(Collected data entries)

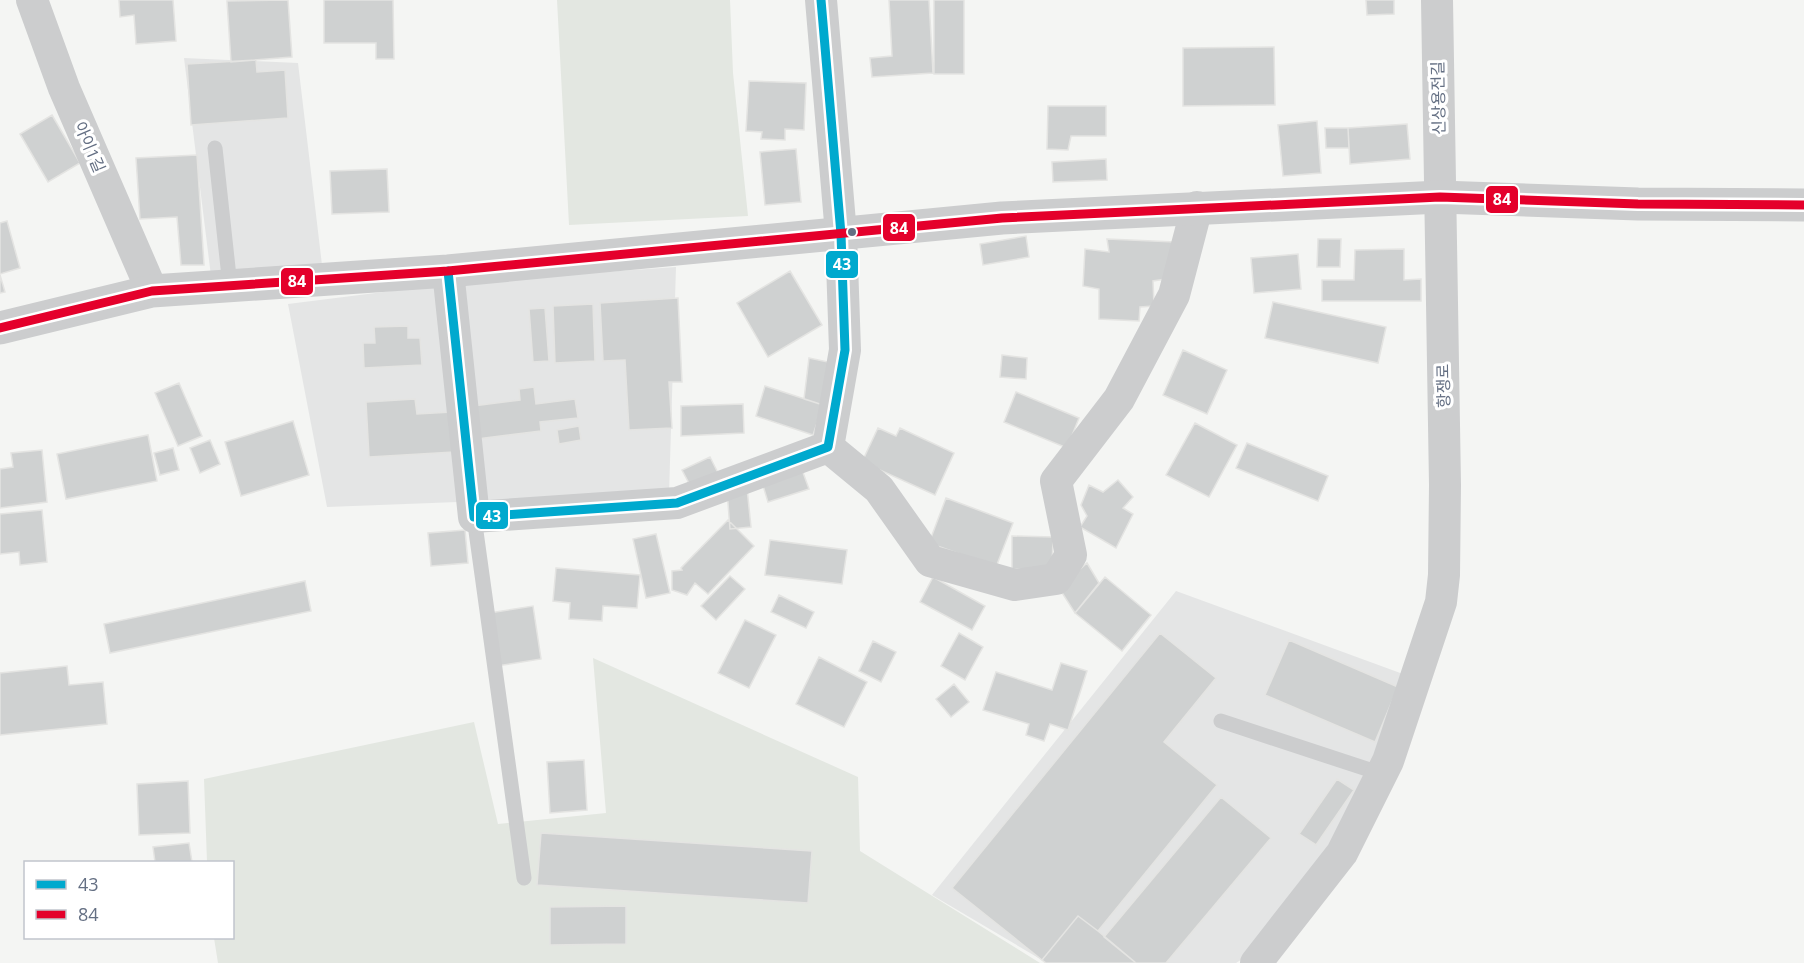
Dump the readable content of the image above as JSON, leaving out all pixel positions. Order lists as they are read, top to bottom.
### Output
{
  "streets": {
    "street": ["신상용전길", "아이1길", "항쟁로"]
  },
  "crossings": [
    ["신상용전길", "항쟁로"]
  ],
  "lines": ["transit line 43", "transit line 84"],
  "legend": ["43", "84"]
}
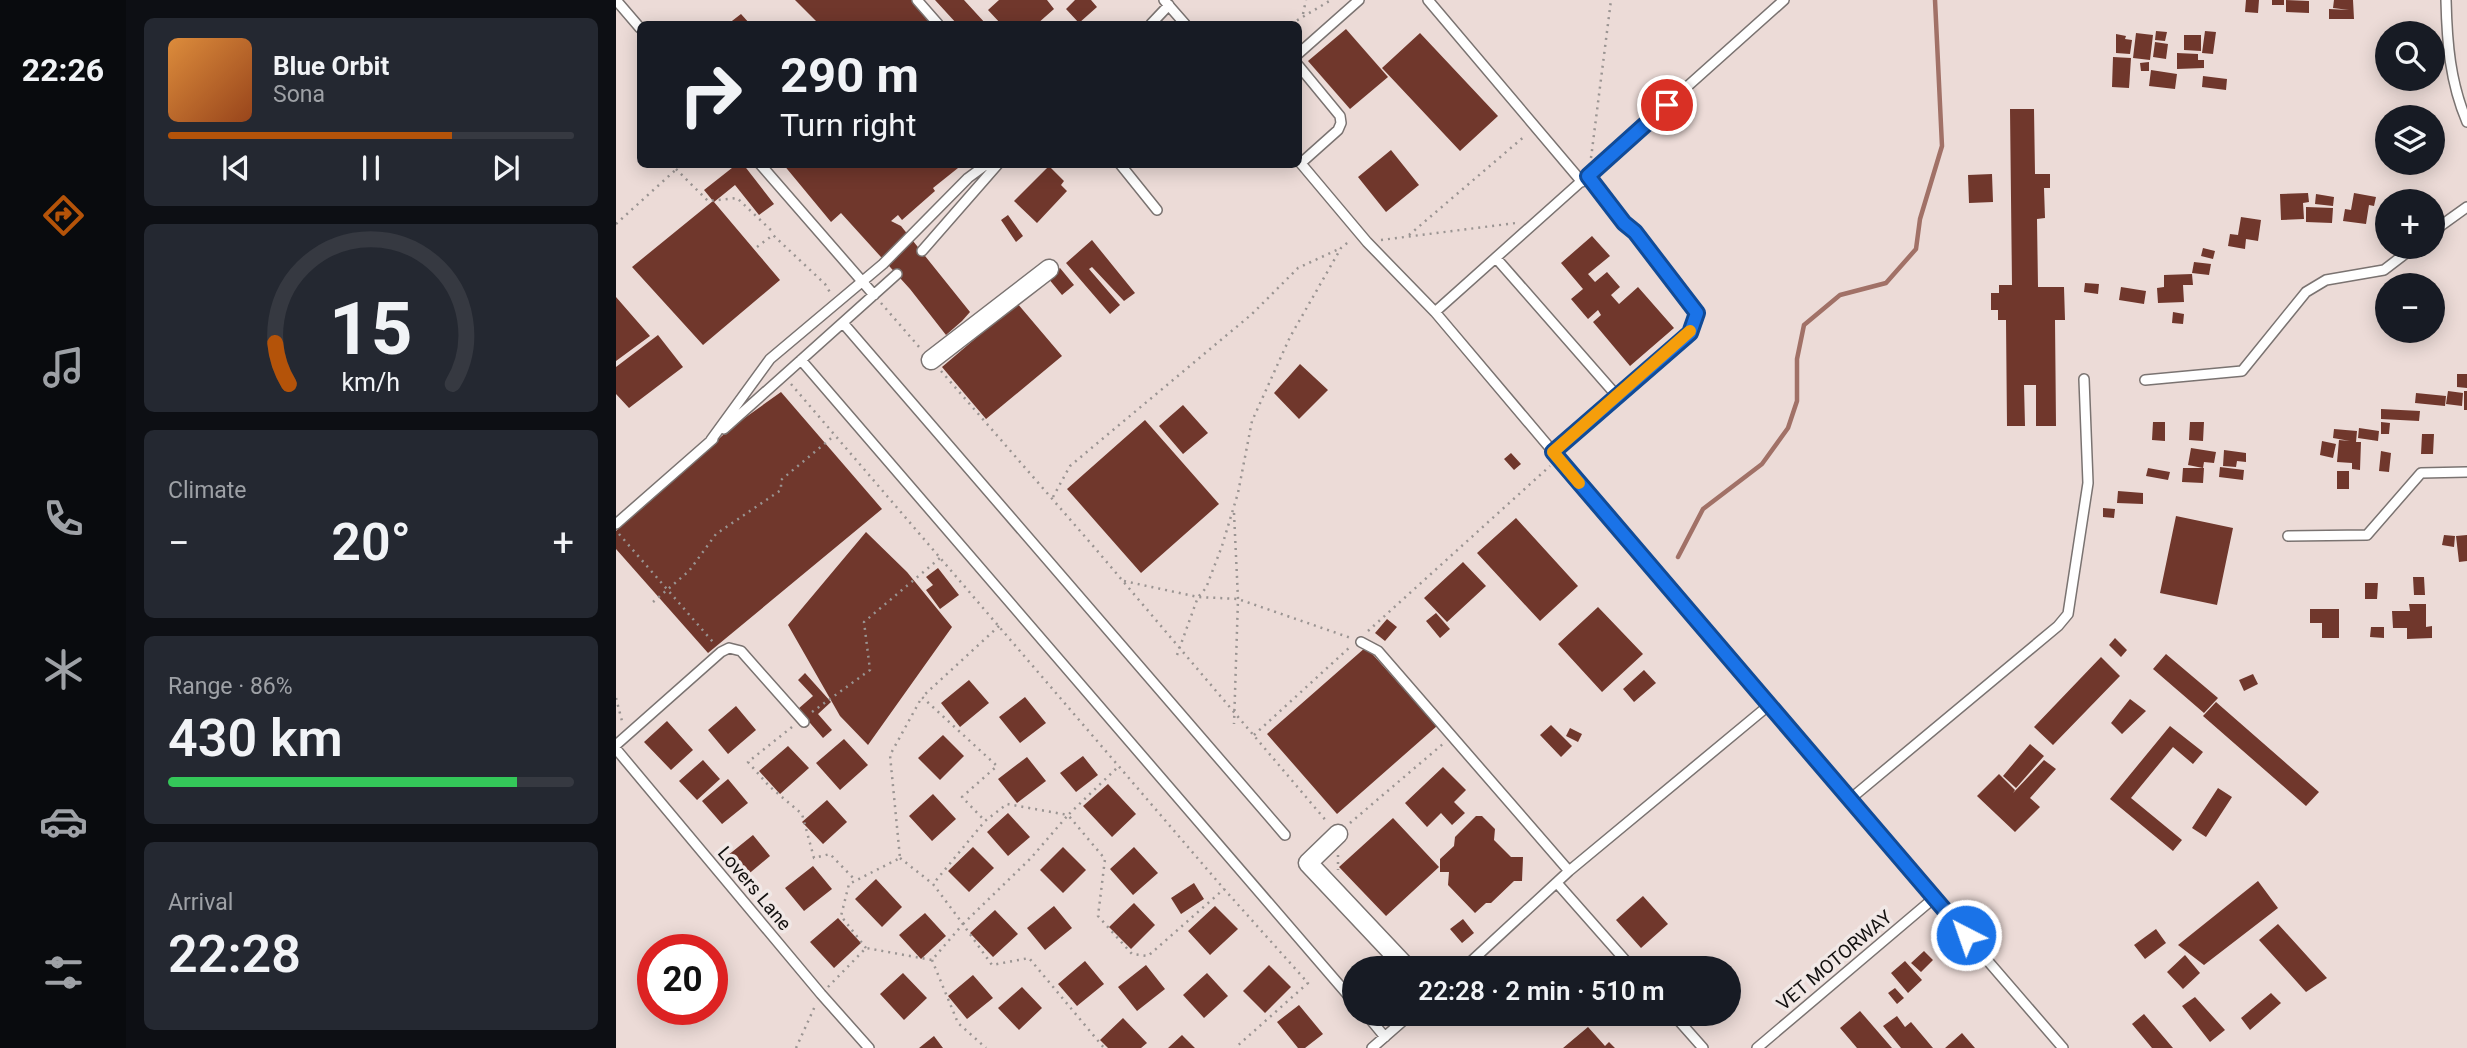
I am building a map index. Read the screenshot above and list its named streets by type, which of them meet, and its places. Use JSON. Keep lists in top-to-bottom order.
{
  "streets": {
    "lane": ["Lovers Lane", "VET MOTORWAY"]
  },
  "page": {
    "tabs": "22:26",
    "map_buttons": ["+", "−"],
    "turn": ["290 m", "Turn right"],
    "song": ["Blue Orbit", "Sona"],
    "tile": [
      "Climate",
      ["Range · 86%", "430 km"],
      ["Arrival", "22:28"]
    ],
    "heat": ["−", "20°", "+"],
    "limit": "20",
    "trip": "22:28 · 2 min · 510 m",
    "gauge": ["15", "km/h"]
  }
}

__Exercise goal__.
Nothing but the lines from the one containing "I am building" through the last line of the data above should be set down, word for word.

__Solution for this task__.
I am building a map index. Read the screenshot above and list its named streets by type, which of them meet, and its places. Use JSON. Keep lists in top-to-bottom order.
{
  "streets": {
    "lane": ["Lovers Lane", "VET MOTORWAY"]
  },
  "page": {
    "tabs": "22:26",
    "map_buttons": ["+", "−"],
    "turn": ["290 m", "Turn right"],
    "song": ["Blue Orbit", "Sona"],
    "tile": [
      "Climate",
      ["Range · 86%", "430 km"],
      ["Arrival", "22:28"]
    ],
    "heat": ["−", "20°", "+"],
    "limit": "20",
    "trip": "22:28 · 2 min · 510 m",
    "gauge": ["15", "km/h"]
  }
}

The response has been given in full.